» **Passage to read**
****************************************
BATTERY SYSTEM INCLUDING A PRESSURE VESSEL AND AN ONBOARD SYSTEM PRESSURIZING THE PRESSURE VESSEL

A battery system is provided including a battery pack including a battery housing and a plurality of battery cells stacked within the battery housing in a stacking direction. Each of the battery cells includes an anode current collector, an anode material on the anode current collector, a cathode current collector, a cathode material on the cathode current collector, and a solid-state electrolyte sandwiched between the anode material and the cathode material for transporting ions between the anode material and the cathode material. The battery system also includes a pressure vessel. The battery pack is inside of the pressure vessel, and the pressure vessel includes a gas inlet and a gas outlet.

TECHNICAL FIELD

The present disclosure relates generally to solid state electrolyte batteries and more specifically to packaging solid state electrolyte batteries for motor vehicles.

BACKGROUND

Solid state electrolyte battery cells require a different environment than liquid electrolyte batteries. Accordingly, there is a need for an improved battery enclosure

SUMMARY

A battery system is provided including a battery pack including a battery housing and a plurality of battery cells stacked within the battery housing in a stacking direction. Each of the battery cells includes an anode current collector, an anode material on the anode current collector, a cathode current collector, a cathode material on the cathode current collector, and a solid-state electrolyte sandwiched between the anode material and the cathode material for transporting ions between the anode material and the cathode material. The battery system also includes a pressure vessel. The battery pack is inside of the pressure vessel, and the pressure vessel includes a gas inlet and a gas outlet.
****************************************
» **Data listing**
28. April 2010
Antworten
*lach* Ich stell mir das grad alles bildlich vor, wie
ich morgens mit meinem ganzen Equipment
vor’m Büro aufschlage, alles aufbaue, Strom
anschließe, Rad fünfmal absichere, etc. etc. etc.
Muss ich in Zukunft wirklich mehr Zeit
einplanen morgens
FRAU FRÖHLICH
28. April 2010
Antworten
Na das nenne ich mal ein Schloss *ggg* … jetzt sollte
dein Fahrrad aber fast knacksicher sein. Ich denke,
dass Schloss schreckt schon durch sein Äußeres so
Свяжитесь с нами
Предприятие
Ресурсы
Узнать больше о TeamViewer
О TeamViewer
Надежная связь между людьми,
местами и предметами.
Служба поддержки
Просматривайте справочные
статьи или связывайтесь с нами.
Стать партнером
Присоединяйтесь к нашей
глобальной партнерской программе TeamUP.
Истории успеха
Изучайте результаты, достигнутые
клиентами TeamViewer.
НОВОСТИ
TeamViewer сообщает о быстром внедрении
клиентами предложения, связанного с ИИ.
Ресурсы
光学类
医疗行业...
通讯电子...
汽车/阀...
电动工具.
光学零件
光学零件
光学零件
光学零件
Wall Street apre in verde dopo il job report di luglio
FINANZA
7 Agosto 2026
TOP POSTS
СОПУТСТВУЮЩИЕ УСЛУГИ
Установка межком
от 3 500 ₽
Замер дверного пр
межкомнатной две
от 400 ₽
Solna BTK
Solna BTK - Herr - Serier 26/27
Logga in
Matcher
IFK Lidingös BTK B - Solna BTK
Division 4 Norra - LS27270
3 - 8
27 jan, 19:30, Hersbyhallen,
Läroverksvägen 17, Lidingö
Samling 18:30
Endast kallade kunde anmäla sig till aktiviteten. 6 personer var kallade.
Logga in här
****************************************
» **Exercises to complete**
1. In the battery system description, what parts does each battery cell include?
2. Can you rewrite the paragraph under SUMMARY in the battery system description, the one beginning "A battery system is provided", as a short list that keeps its main facts?
3. Could you reproduce the battery system description word for word, starting with "TECHNICAL FIELD" and going on through "for motor vehicles."?

» **Responses for each task**
1.
- An anode current collector
- An anode material on the anode current collector
- A cathode current collector
- A cathode material on the cathode current collector
- A solid-state electrolyte sandwiched between the anode material and the cathode material, which transports ions between them

2.
- The battery system has a battery pack made of a battery housing and several battery cells stacked inside it in a stacking direction.
- Each cell has an anode current collector carrying anode material, a cathode current collector carrying cathode material, and a solid-state electrolyte between the two materials that transports ions between them.
- The system also has a pressure vessel that holds the battery pack and has a gas inlet and a gas outlet.

3.
TECHNICAL FIELD

The present disclosure relates generally to solid state electrolyte batteries and more specifically to packaging solid state electrolyte batteries for motor vehicles.